- From: Michael Dyck <MichaelDyck@home.com>
- Date: Thu, 21 Jun 2001 18:16:25 -0700
- To: David Loy <de_loy@yahoo.com>
- CC: www-ql@w3.org
David Loy wrote:
>
> I have not kept up with this list. Sorry if this has
> been asked before.
>
> Does the standard provide a mechanism for searching
> individual words within a tag using some form of
> Boolean and proximity operation?
>
> Example:
> searching for 'wind' AND 'willow' in <title>
You could say
//title[contains(.,'wind') and contains(.,'willow')]
but this just finds "wind" and "willow" as substrings of the title, not as
*words*. So, for instance, it would select
<title>dwindling willows</title>
which is not what you wanted.

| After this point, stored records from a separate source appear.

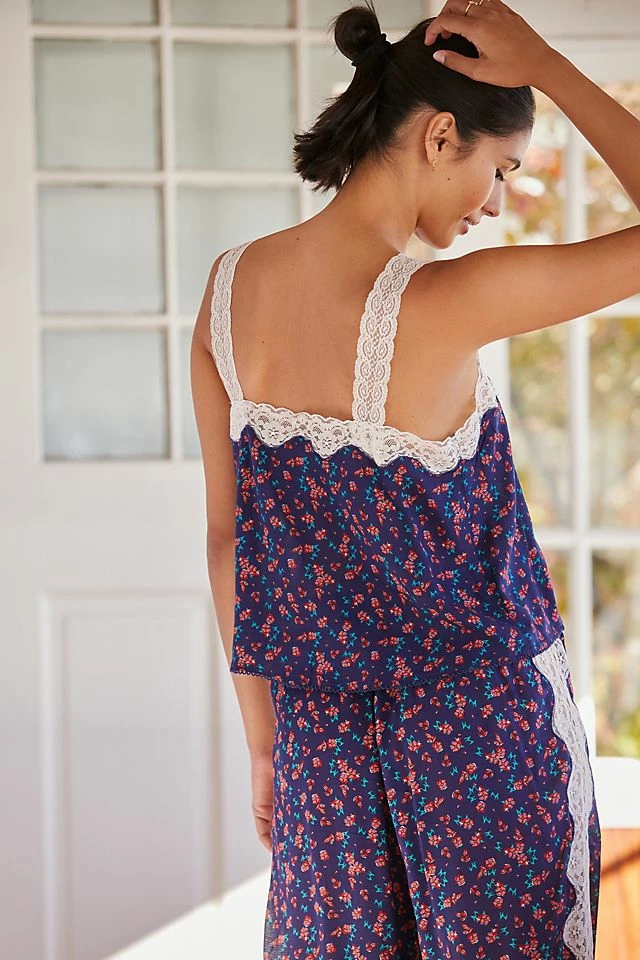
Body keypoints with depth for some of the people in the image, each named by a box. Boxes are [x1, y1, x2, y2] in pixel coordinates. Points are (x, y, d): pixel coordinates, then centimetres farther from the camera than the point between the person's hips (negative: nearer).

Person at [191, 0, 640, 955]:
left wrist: (263, 736, 12)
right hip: (482, 723, -6)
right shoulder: (437, 306, -22)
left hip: (323, 728, 6)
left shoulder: (230, 286, -3)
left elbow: (227, 535, 4)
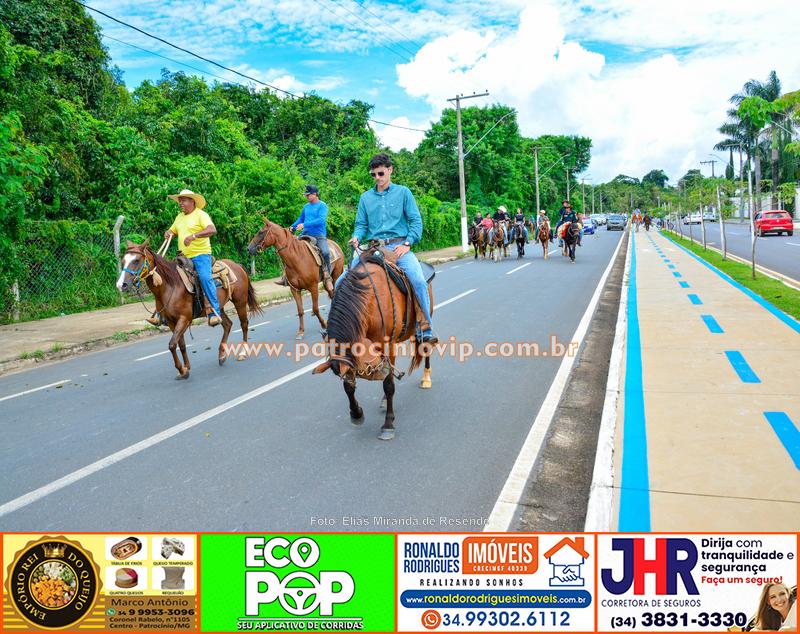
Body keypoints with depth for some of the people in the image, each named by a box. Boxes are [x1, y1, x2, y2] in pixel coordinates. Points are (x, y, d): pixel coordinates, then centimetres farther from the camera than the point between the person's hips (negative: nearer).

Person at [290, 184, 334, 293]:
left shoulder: (322, 206, -2)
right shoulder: (306, 206, 17)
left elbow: (321, 220, -17)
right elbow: (301, 219, 29)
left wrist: (305, 225, -24)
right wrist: (293, 227, 10)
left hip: (319, 235, -6)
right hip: (305, 235, 6)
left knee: (326, 252, -31)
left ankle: (327, 276, -14)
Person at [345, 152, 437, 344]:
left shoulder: (403, 192, 8)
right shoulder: (366, 197, 16)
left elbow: (416, 220, 3)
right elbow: (361, 224, 17)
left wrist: (407, 243, -12)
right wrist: (357, 237, -6)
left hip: (398, 246, -3)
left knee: (418, 280, -29)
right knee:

You could prevent such matches by padding the
strings with blanks:
//title[contains(.,' wind ') and contains(.,' willow ')]
but then it *won't* select titles where the desired words occur, but are
delimited by something other than blanks, e.g.
<title>the wind, the willow, and the wardrobe</title>
or
<title>wind and willow</title>
And I'm not even getting into the problems of case-insensitive search, or
word-form search.
__________
> searching for 'blue' before 'sky' in <title>
I don't think there's any way to do that.
__________
> searching for phrase 'blue sky' in <title>
You could say:
//title[contains(.,'blue sky')]
but with all the same caveats as above.
__________
You should take a look at "XML Use Cases from the Library of Congress"
(http://lists.w3.org/Archives/Public/www-xml-query-comments/2001May/0000.html)
which probably covers your cases. It doesn't look like the XML Query WG has
responded yet, though.
-Michael Dyck
Received on Thursday, 21 June 2001 21:21:24 UTC